Peneliti IEEFA Elrika Hamdi mengatakan pemberi pinjaman komersial atau privat masih ragu untuk berinvestasi pada program pensiun dini PLTU tersebut. Alasannya, program itu relatif berisiko pada portofolio investasi mereka lantaran sentimen negatif batu bara.
“Yang menjadi tantangan itu untuk mengajak pembiayaan komersial untuk ikut pada skema ETM ini,” kata Elrika saat dihubungi, Senin (14/11/2022).
Sejauh ini, kata Elrika, pendanaan skema ETM itu masih bertumpu pada lembaga keuangan non komersial, donor negara, hibah dan filantropi.
“Masalah green taxonomies ini dialami perbankan lokal dan internasional, karena sekarang bank-bank ini banyak disorot dan di-track portofolio kotornya oleh civil society,” tuturnya.
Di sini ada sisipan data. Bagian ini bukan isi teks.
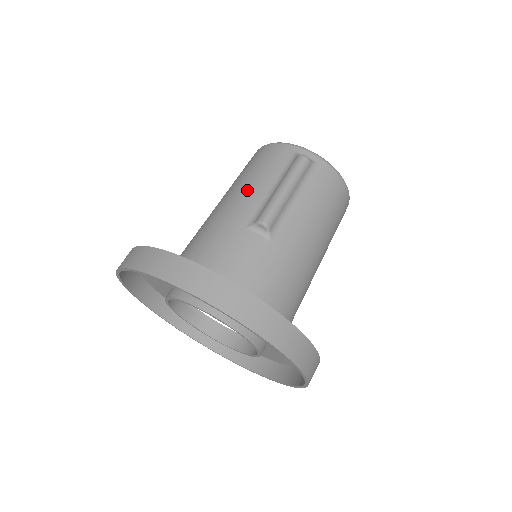
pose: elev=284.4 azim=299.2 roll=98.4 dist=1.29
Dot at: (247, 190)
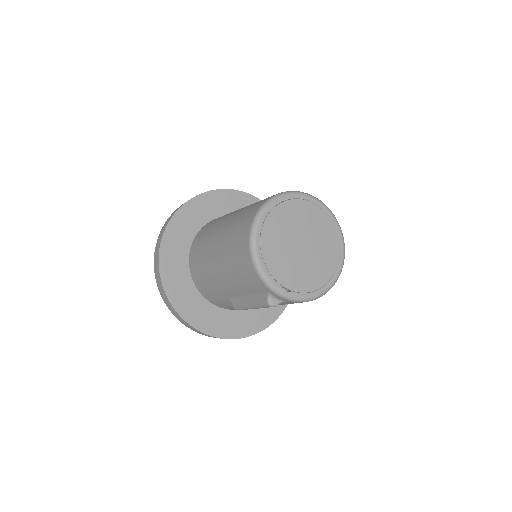
Dot at: (229, 281)
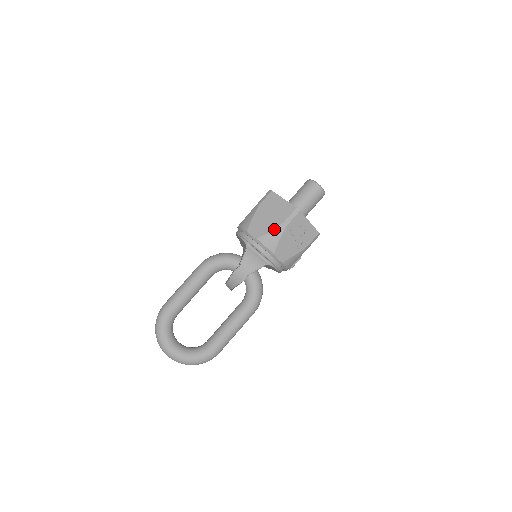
Wakil Menteri BUMN I Pahala N. Mansury membeberkan perbankan serta pemberi pinjaman komersial masih ragu-ragu untuk mendanai program pensiun dini pembangkit listrik tenaga uap (PLTU) berbasis batu bara lantaran menghindari portofolio fosil dalam kegiatan lending mereka.
Baca Juga
Hal itu diungkapkan Pahala selepas penandatanganan nota kesepahaman atau memorandum of understanding (MoU) antara Asian Development Bank (ADB) bersama dengan PT Perusahaan Listrik Negara (Persero), Indonesian Investment Authority (INA) dan Cirebon Electric Power (CEP) untuk pemadaman lebih awal PLTU Cirebon-1 yang berlokasi di Jawa Barat lewat skema blended financing dari skema energy transition mechanism (ETM).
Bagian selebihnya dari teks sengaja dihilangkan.